• [Problem statement]: Your task is to find every line in the records that holds the string "dieser" and copy it.

:::::

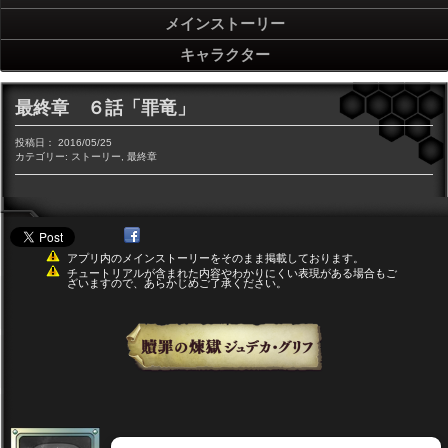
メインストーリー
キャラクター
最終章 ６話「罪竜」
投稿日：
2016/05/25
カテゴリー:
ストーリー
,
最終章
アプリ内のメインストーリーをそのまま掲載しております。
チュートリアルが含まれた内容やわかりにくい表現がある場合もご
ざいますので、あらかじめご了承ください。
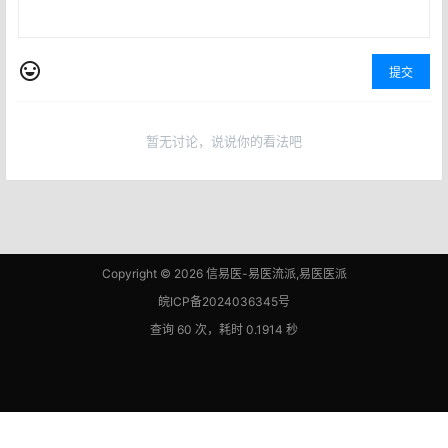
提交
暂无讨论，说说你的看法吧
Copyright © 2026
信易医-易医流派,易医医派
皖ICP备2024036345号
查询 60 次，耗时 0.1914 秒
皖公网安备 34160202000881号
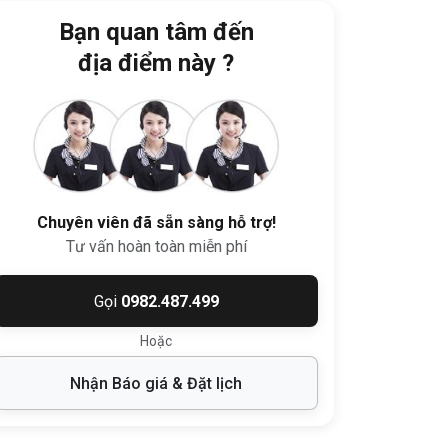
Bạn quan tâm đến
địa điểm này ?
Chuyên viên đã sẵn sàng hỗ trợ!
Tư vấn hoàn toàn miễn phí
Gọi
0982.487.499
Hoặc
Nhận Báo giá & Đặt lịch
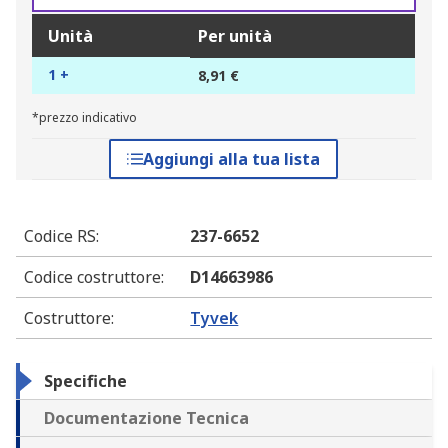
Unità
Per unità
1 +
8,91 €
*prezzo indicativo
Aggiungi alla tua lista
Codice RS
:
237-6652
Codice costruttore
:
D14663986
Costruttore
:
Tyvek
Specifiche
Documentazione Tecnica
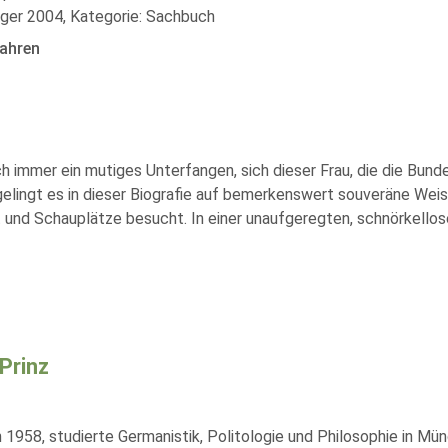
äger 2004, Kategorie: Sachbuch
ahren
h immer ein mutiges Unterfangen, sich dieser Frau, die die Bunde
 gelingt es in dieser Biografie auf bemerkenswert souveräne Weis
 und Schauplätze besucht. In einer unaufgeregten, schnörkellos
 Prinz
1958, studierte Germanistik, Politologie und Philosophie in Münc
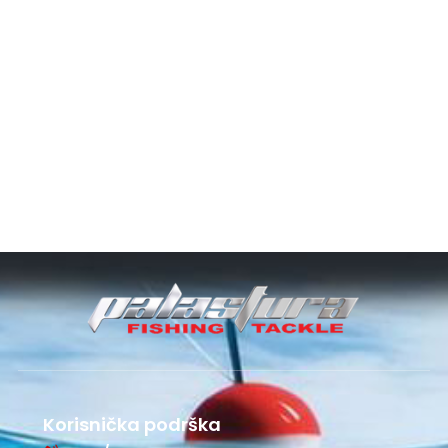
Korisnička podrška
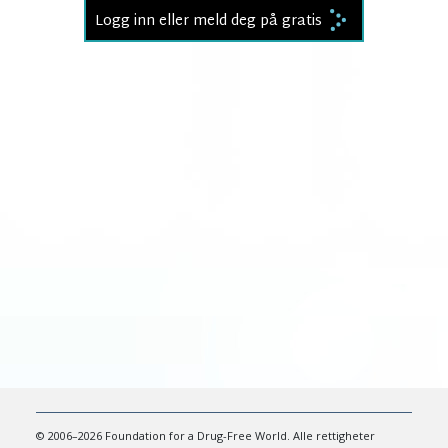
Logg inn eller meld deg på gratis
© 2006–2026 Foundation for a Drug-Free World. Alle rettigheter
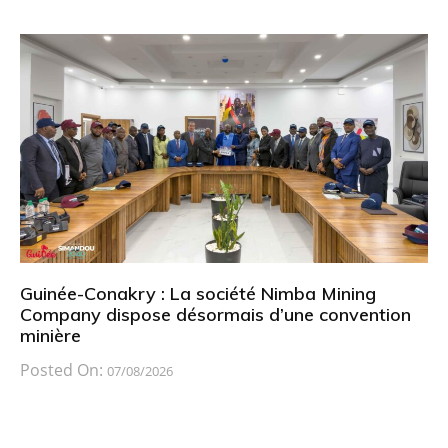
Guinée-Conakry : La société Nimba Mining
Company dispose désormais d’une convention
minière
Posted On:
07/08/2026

:::::

• [Solution to this problem]:
h immer ein mutiges Unterfangen, sich dieser Frau, die die Bunde
 gelingt es in dieser Biografie auf bemerkenswert souveräne Weis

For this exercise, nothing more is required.